1.3.2 Research Questions


  1. Which political processes facilitated or inhibited the relative success of the social movement in achieving its asserted goals?

  2. How has organizations influenced the developments of the social movement particularly in relation to mobilization, resources, sustaining and spreading the social movement? This takes into considerations both organization prior to and concurrent with the social movement.

  3. How has the movement been able to overcome cultural and socio-economic obstacles and join people from all parts of society in a unified movement?


1.3.3 Purpose of research


An important question of the social research project is to answer what the purpose of the research is. (Bryman 2012: 6). This question can generally be visualized as two dimensional with ‘practical implications and value’ being one extreme and ‘adding to the accumulation of knowledge’ being the other extreme. The former category relates research in social sciences to practical matters and aspects and aspires to research questions and provide answers that make a real difference in practical terms, that is, for people in real life. On the other hand, research that focus on adding to the accumulation of knowledge are not necessarily concerned whether or not the knowledge acquired through the research contributes to make changes for people in their every-day lives. Research of this kind may or may not have implications for real life practice but it is definitely not undertaken to meet any such ambition.

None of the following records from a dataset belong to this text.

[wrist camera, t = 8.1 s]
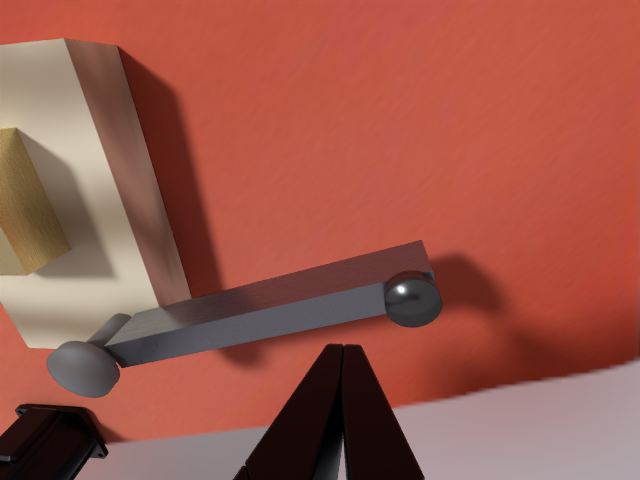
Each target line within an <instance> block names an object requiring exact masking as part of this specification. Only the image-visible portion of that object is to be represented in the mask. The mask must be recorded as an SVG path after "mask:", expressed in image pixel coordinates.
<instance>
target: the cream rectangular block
mask: <svg viewBox="0 0 640 480" xmlns="http://www.w3.org/2000/svg"><path fill="white" fill-rule="evenodd" d="M13 127H16V129H17V131H18V133H19V135H20V138H21V140H22V142H23V144H24V146H25V148H26V151H27V153H28V155H29V157H30V159H31V162H32V164H33V166H34V168H35V170H36V172H37V175H38V177H39V179H40V181H41V183H42V186H43V188H44V190H45V192H46V194H47V196H48V199H49V201H50V203H51V205H52V207H53V210H54V212H55V214H56V216H57V218H58V220H59V223H60V225H61V227H62V229H63V231H64V234H65V236H66V238H67V240H68V242H69V245H70V247H71V249H72V250H70V251H68V252H66V253H65V254H63V255H61V256H60V257H58V258H56V259H55V260H53V261H51V262H50V263H48V264H46V265H45V266H43V267H41V268H39V269H38V270H36V271H34V272H33V273H31V274H29V275H28V276H0V302H1V303H2V305H3V307H4V308H5V310H6V312H7V313H8V315H9V316H10V318H11V320H12V321H13V323H14V325H15V326H16V328H17V329H18V331H19V333H20V334H21V336H22V338H23V339H24V341H25V342H26V344H27V346H28V347H29V348H51V349H56V350H55V351H54V352H53V353H51V354H50V355H49V357H48V359H47V368H48V371H49V373H50V374H51V376H52V377H53V378H54V380H55V381H56V382H57V383H59V384H60V385H61V386H62V387H64V388H65V389H67V390H69V391H71V392H73V393H75V394H77V395H80V396H84V397H90V398H98V397H102V396H105V395H106V394H108V393H109V392H110V390H111V389H112V388H113V387H114V385H115V384H116V383H117V382H118V380H119V377H120V372H119V368H118V366H117V364H116V363H115V362H116V360H115V359H114V358H113V357H112V355H111V354H110V353H109V352H108V350H107V349H106V348H105V347H104V346H105V345H106V344H107V343H108V342H109V341H110V339H111V338H112V337H113V336H114V335H115V334H116V333H117V332H118V331H119V330H120V329H121V328H122V327H123V326H124V325H125V324H126V323H127V322H128V321H129V320H130V319H131V318H132V317H133V316H134V314H135V313H138V312H142V311H146V310H150V309H154V308H157V307H161V306H165V305H169V304H173V303H177V302H181V301H185V300H189V299H192V297H191V294H190V290H189V287H188V284H187V280H186V277H185V274H184V270H183V267H182V264H181V260H180V257H179V253H178V250H177V247H176V243H175V240H174V237H173V233H172V230H171V227H170V223H169V220H168V216H167V213H166V210H165V206H164V203H163V200H162V196H161V193H160V189H159V186H158V183H157V179H156V176H155V173H154V169H153V166H152V163H151V159H150V156H149V152H148V149H147V146H146V142H145V139H144V136H143V132H142V129H141V126H140V122H139V119H138V115H137V112H136V109H135V105H134V102H133V99H132V95H131V92H130V88H129V85H128V82H127V78H126V75H125V72H124V68H123V65H122V62H121V58H120V55H119V51H118V48H117V45H110V44H102V43H95V42H87V41H80V40H72V39H64V38H63V39H53V40H44V41H35V42H25V43H16V44H7V45H0V128H13Z"/></svg>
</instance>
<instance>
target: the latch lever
mask: <svg viewBox="0 0 640 480" xmlns="http://www.w3.org/2000/svg"><path fill="white" fill-rule="evenodd" d="M441 309H442V300H441V297H440V294H439V291H438V288H437V285H436V281H435V277H434V273H433V270H432V267H431V264H430V262H429V259H428V256H427V253H426V251H425V248H424V245H423V243H422V240H419V241H416V242H412V243H408V244H404V245H400V246H396V247H392V248H388V249H384V250H380V251H376V252H373V253H369V254H365V255H361V256H357V257H353V258H349V259H345V260H341V261H337V262H333V263H330V264H326V265H322V266H318V267H314V268H310V269H306V270H302V271H298V272H294V273H290V274H287V275H283V276H279V277H275V278H271V279H267V280H263V281H259V282H255V283H251V284H247V285H243V286H240V287H236V288H232V289H228V290H224V291H220V292H216V293H212V294H208V295H204V296H200V297H197V298H193V299H189V300H185V301H181V302H177V303H173V304H169V305H165V306H161V307H157V308H154V309H150V310H146V311H142V312H138V313H135V314H134V316H133V317H132V318H131V319H130V320H129V321H128V322H127V323H126V324H125V325H124V326H123V327H122V328H121V329H120V330H119V331H118V332H117V333H116V334H115V335H114V336H113V337H112V338H111V339H110V341H109V342H108V343H107V344H106V345H105V346H104V347H105V348H106V349H107V350H108V352H109V353H110V354H111V355H112V357H113V358H114V359H115V360H116V362H117V363H118V364H119V365H120V366H121V368H125V367H130V366H135V365H140V364H144V363H149V362H154V361H159V360H164V359H169V358H174V357H178V356H183V355H188V354H193V353H198V352H203V351H208V350H213V349H217V348H222V347H227V346H232V345H237V344H242V343H247V342H251V341H256V340H261V339H266V338H271V337H276V336H281V335H286V334H290V333H295V332H300V331H305V330H310V329H315V328H320V327H325V326H329V325H334V324H339V323H344V322H349V321H354V320H359V319H363V318H368V317H373V316H378V315H383V314H387V315H388V317H389V318H390V319H391V320H392V321H393V322H395V323H396V324H398V325H401V326H404V327H420V326H424V325H427V324H429V323H430V322H432V321H433V320H435V319H436V318H437V316H438V315H439V313H440V312H441Z"/></svg>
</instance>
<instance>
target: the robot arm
mask: <svg viewBox="0 0 640 480" xmlns="http://www.w3.org/2000/svg"><path fill="white" fill-rule="evenodd" d="M15 412H16V413H17V415H18V416H19V418H18V419H17V420H16V421H15V422H14V423H13V424H12V425H11V426H10V427H9V428H8V429H7V430H6V431H5V432H4V433H3V434H2V435H1V436H0V480H74V478H75V477H76V476H77V474H78V473H79V472H80V470H81V469H82V467H83V466H84V465H85V463H86V462H87V460H88V459H89V458H91V457H92V458H102V459H103V458H105V457H106V456H107V455H108V450H107V448H106V446H105V445H104V443H103V441H102V440H101V438H100V436H99V434H98V433H97V431H96V429H95V428H94V426H93V424H92V422H91V421H90V419H89V417H88V415H87V414H86V412H85V411H84V410H83V409H81V408H71V407H55V406H39V405H23V404H22V405H19V406H18V407H17V408H16V409H15ZM343 440H344V455H345V468H346V479H347V480H425V478H424V475H423V473H422V471H421V469H420V467H419V465H418V463H417V461H416V459H415V457H414V454H413V452H412V450H411V448H410V446H409V444H408V442H407V440H406V438H405V436H404V434H403V432H402V430H401V427H400V425H399V423H398V421H397V419H396V417H395V415H394V413H393V411H392V409H391V407H390V404H389V402H388V400H387V398H386V396H385V394H384V392H383V390H382V388H381V386H380V384H379V382H378V380H377V377H376V375H375V373H374V371H373V369H372V367H371V365H370V363H369V361H368V359H367V357H366V355H365V353H364V350H363V348H362V347H361V346H360V345H354V344H346V345H345V346H343V345H342V344H327V345H326V346H325V348H324V349H323V351H322V352H321V354H320V355H319V356H318V358H317V359H316V361H315V362H314V364H313V365H312V366H311V368H310V369H309V371H308V372H307V374H306V375H305V377H304V378H303V379H302V381H301V382H300V384H299V385H298V387H297V388H296V390H295V391H294V392H293V394H292V395H291V397H290V398H289V400H288V401H287V403H286V404H285V405H284V407H283V408H282V410H281V411H280V413H279V414H278V415H277V417H276V418H275V420H274V421H273V423H272V424H271V426H270V427H269V428H268V430H267V431H266V433H265V434H264V436H263V437H262V439H261V440H260V441H259V443H258V444H257V446H256V447H255V449H254V450H253V452H252V453H251V454H250V456H249V458H248V459H247V460H246V462H245V465H246V466H242V467H241V469H240V470H239V471H238V473H237V474H236V476H235V477H234V479H233V480H337V479H338V471H339V465H340V458H341V451H342V442H343Z"/></svg>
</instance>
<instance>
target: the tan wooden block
mask: <svg viewBox="0 0 640 480" xmlns="http://www.w3.org/2000/svg"><path fill="white" fill-rule="evenodd" d="M70 250H72V249H71V247H70V245H69V242H68V240H67V238H66V236H65V234H64V231H63V229H62V227H61V225H60V223H59V220H58V218H57V216H56V214H55V212H54V210H53V207H52V205H51V203H50V201H49V199H48V196H47V194H46V192H45V190H44V188H43V186H42V183H41V181H40V179H39V177H38V175H37V172H36V170H35V168H34V166H33V164H32V162H31V159H30V157H29V155H28V153H27V151H26V148H25V146H24V144H23V142H22V140H21V138H20V135H19V133H18V131H17V129H16V127H13V128H0V276H28V275H29V274H31V273H33V272H34V271H36V270H38V269H39V268H41V267H43V266H45V265H46V264H48V263H50V262H51V261H53V260H55V259H56V258H58V257H60V256H61V255H63V254H65V253H66V252H68V251H70Z"/></svg>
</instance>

The purpose of this research falls in a category somewhere in between the two extremes goals. While I see the possibility of the research to contribute to real-life issues and practices as desirable, I believe the goal of adding to the generation of knowledge is equally important, the same view Becker, Bryman & Sempik found to be dominant amongst UK social policy researchers (Becker, Bryman & Sempik 2006: 6). The inquiry is, therefore, not intended to favor any of the two extreme positions in the two-dimensional evaluation framework presented above, adopted from Bryman’s definitions. I have tried to balance the two influences by choosing an on-going situation, with active social movement organizations and vast areas of contestation in the society in focus, and using this as a case study for the research, thus focusing exclusively on a single-case instance of this particular phenomenon and on its special characteristics. These practitioners, then, could benefit from the conclusions of this study in the continuing struggle to end corruption, political impunity and social injustice, albeit whether or not they may I cannot assess from the outset of the research. The reason is that in order to balance the importance of adding to the existing pool of knowledge, the study is modeled towards this ambition rather than the former. Thus, the research is directed towards questions pertaining to the existing literature and towards testing these practically, rather than questions directed towards influencing practices and making changes.